Effective lattice Hamiltonian for monolayer tin disulphide: tailoring electronic structure with electric and magnetic fields

TL;DR

This paper develops an effective lattice Hamiltonian for monolayer tin disulphide, enabling accurate modeling of its electronic structure and responses to electric and magnetic fields, facilitating future research and device design.

Contribution

The paper introduces a new tight-binding model based on six hybrid orbitals that accurately reproduces the electronic properties of ML-SnS2 and can incorporate external electric and magnetic fields.

Findings

Good agreement with density functional theory calculations.

Model captures Landau levels under magnetic fields.

Electric field effects are effectively modeled.

Abstract

The electronic properties of monolayer tin dulsulphide (ML-SnS2), a recently synthesized metal dichalcogenide, are studied by a combination of first-principles calculations and tight-binding (TB) approximation.
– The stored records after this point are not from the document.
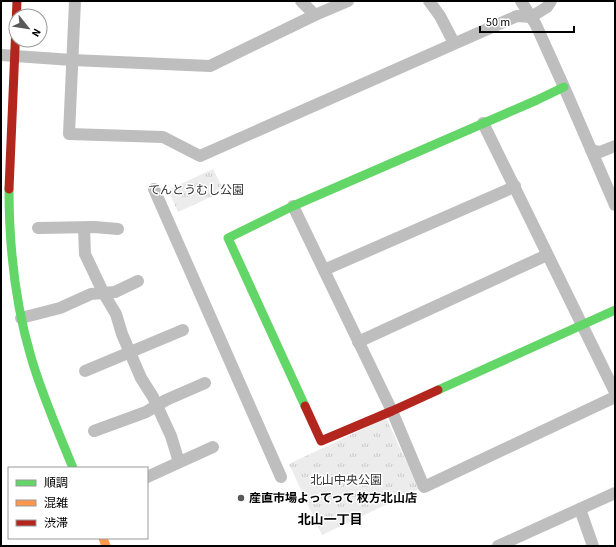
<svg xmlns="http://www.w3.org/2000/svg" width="616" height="547" font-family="'Source Sans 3','Noto Sans JP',sans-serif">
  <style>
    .park { fill: url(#park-tufts) }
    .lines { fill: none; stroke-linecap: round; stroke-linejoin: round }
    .street { stroke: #bebebe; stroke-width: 12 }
    .fast { stroke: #63d668; stroke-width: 9 }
    .slow { stroke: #ff974d; stroke-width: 9 }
    .jam { stroke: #b3261e; stroke-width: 9 }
    .poi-dot { fill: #595959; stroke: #fff; stroke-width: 1.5 }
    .labels { text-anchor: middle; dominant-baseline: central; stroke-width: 3; stroke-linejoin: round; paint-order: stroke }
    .park-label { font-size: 12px; fill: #333; stroke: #fff }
    .poi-label { font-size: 12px; font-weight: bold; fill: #000; stroke: #fff; text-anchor: start }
    .neighbourhood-label { font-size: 13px; font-weight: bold; fill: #000; stroke: #fff }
  </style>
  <defs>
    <pattern id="park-tufts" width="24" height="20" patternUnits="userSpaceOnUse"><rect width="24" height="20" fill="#ececec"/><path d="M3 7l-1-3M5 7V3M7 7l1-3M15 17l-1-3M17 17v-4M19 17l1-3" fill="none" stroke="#c9c9c9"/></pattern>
  </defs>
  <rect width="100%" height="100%" fill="#fff"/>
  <g class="park">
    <path d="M 213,169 L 224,191 L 178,212 L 168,190 Z"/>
    <path d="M 386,418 L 419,489 L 322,535 L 289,464 Z"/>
  </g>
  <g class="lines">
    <g class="street">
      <path d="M 75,1 L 69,134 L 163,137 L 200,156 L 517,16 L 531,17 L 547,7 L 551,1"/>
      <path d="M 301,1 L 315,15"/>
      <path d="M 429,1 L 440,16 L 454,43"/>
      <path d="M 521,1 L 536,25 L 564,87 L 615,205"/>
      <path d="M 1,55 L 72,60 L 210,66 L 315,15 L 348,1"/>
      <path d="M 483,123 L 615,392"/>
      <path d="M 591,150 L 600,152 L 615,146"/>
      <path d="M 154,189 L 281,477"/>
      <path d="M 293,206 L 392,411 L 424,487 L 615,397"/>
      <path d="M 38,228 L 94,227 L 118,229"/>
      <path d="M 84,228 L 85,254 L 104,294 L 116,314 L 122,334 L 141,378 L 153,397 L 171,436 L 179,462"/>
      <path d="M 324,270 L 505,191 L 515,186"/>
      <path d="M 21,318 L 60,308 L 91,294 L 115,292 L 138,281"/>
      <path d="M 358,342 L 547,255"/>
      <path d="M 85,371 L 183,330"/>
      <path d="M 94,431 L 146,412 L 166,400 L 205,383"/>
      <path d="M 147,477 L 213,447"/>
      <path d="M 580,509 L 593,546"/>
      <path d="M 498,546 L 615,493"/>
    </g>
    <g class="fast">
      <path d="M 9,189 C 9,245 15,303 31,357 C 42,395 58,431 73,468"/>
      <path d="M 438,390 L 615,310"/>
      <path d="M 305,406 L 228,238 L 293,206 L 537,100 L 564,87"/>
    </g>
    <path class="slow" d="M 103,538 L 106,546"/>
    <g class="jam">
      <path d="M 9,189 L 17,1"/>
      <path d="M 305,406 L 321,441 L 392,411 L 438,390"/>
    </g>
  </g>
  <circle class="poi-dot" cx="241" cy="498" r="4"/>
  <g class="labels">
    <g class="park-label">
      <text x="196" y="190">てんとうむし公園</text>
      <text x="346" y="480">北山中央公園</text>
    </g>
    <g class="poi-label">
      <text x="249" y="498">産直市場よってって 枚方北山店</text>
    </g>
    <g class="neighbourhood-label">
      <text x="330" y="520">北山一丁目</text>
    </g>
  </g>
  <rect width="616" height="547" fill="none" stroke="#000000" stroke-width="4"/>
  <rect x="8" y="467" width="140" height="72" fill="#ffffff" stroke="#999999"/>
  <rect x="16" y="480" width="20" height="6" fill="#63d668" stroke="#999999"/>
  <text x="44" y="487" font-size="12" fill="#000000">順調</text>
  <rect x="16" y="500" width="20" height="6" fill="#ff974d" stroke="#999999"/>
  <text x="44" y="507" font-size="12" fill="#000000">混雑</text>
  <rect x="16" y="520" width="20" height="6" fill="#b3261e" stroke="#999999"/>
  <text x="44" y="527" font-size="12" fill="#000000">渋滞</text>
  <g transform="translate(28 28) rotate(120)"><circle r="19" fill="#ffffff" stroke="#999999"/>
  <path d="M0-3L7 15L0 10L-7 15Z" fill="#595959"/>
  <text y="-6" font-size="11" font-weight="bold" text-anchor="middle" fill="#000000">N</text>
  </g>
  <path d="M480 26v6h94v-6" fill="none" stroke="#000000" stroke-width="2"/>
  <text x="486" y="26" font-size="12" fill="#000000" stroke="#ffffff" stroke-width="3" paint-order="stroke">50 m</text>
</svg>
An effective lattice Hamiltonian based on six hybrid sp-like orbitals with trigonal rotation symmetry are proposed to calculate the band structure and density of states for ML-SnS2, which demonstrates good quantitative agreement with relativistic density functional theory calculations in a wide energy range. We show that the proposed TB model can be easily applied to the case of an external electric field, yielding results consistent with those obtained from full Hamiltonian results. In the presence of a perpendicular magnetic field, highly degenerate equidistant Landau levels are obtained, showing typical two-dimensional electron gas behavior. Thus, the proposed TB model provides a simple new way in describing novel properties in ML-SnS2.